> [Records from a dataset]:
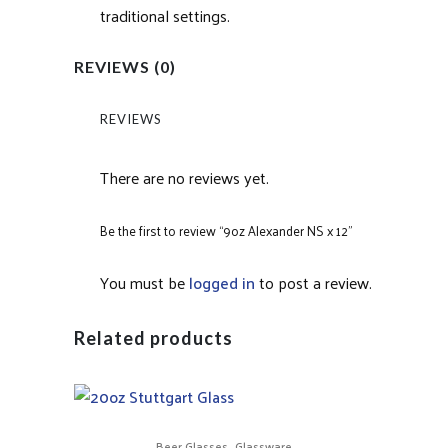
traditional settings.
REVIEWS (0)
REVIEWS
There are no reviews yet.
Be the first to review “9oz Alexander NS x 12”
You must be
logged in
to post a review.
Related products
,
Beer Glasses
Glassware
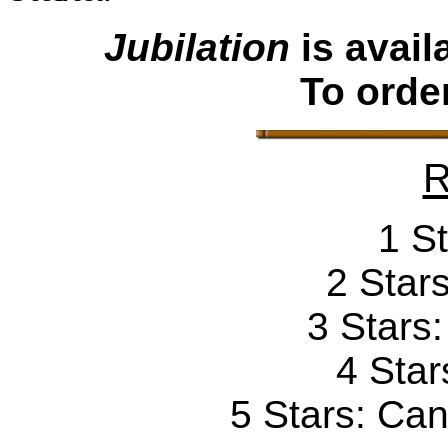
Jubilation
is avai
To orde
R
1 St
2 Stars
3 Stars
4 Star
5 Stars: Can'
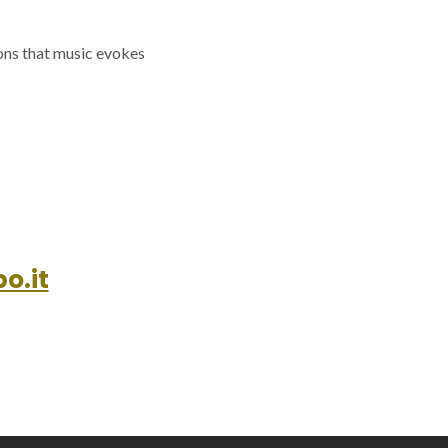
ions that music evokes
o.it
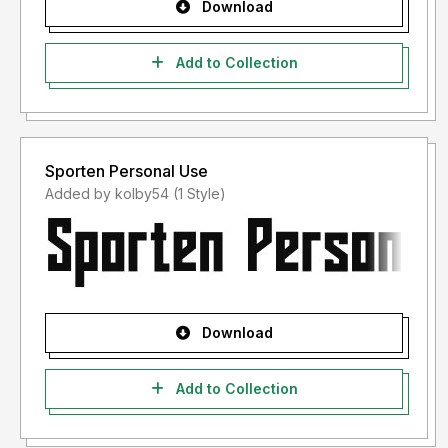
Download
Add to Collection
Sporten Personal Use
Added by kolby54 (1 Style)
Download
Add to Collection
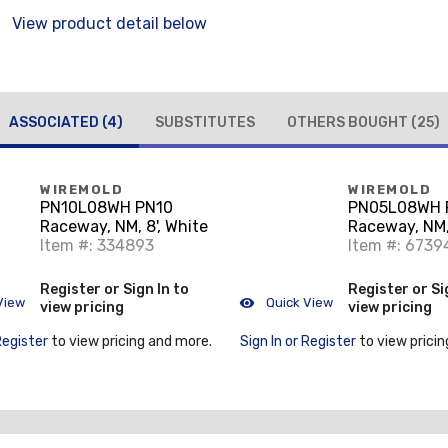
View product detail below
ASSOCIATED
(4)
SUBSTITUTES
OTHERS BOUGHT
(25)
WIREMOLD
WIREMOLD
PN10L08WH PN10
PN05L08WH 
Raceway, NM, 8', White
Raceway, NM, 
Item #: 334893
Item #: 6739
Register or Sign In to
Register or Si
View
Quick View
view pricing
view pricing
Register
to view pricing and more.
Sign In or Register
to view pricin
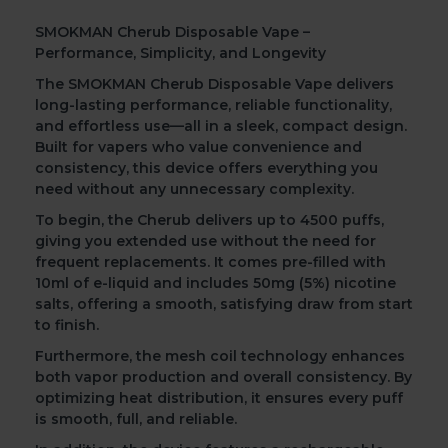
SMOKMAN Cherub Disposable Vape –
Performance, Simplicity, and Longevity
The
SMOKMAN Cherub Disposable Vape
delivers
long-lasting performance, reliable functionality,
and effortless use—all in a sleek, compact design.
Built for vapers who value convenience and
consistency, this device offers everything you
need without any unnecessary complexity.
To begin
, the Cherub delivers up to
4500 puffs
,
giving you extended use without the need for
frequent replacements. It comes
pre-filled with
10ml of e-liquid
and includes
50mg (5%) nicotine
salts
, offering a smooth, satisfying draw from start
to finish.
Furthermore
, the
mesh coil
technology enhances
both vapor production and overall consistency. By
optimizing heat distribution, it ensures every puff
is smooth, full, and reliable.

> [Instruction]: Show the lines above that have the word "Disposable".

> [Completed exercise]:
SMOKMAN Cherub Disposable Vape –
SMOKMAN Cherub Disposable Vape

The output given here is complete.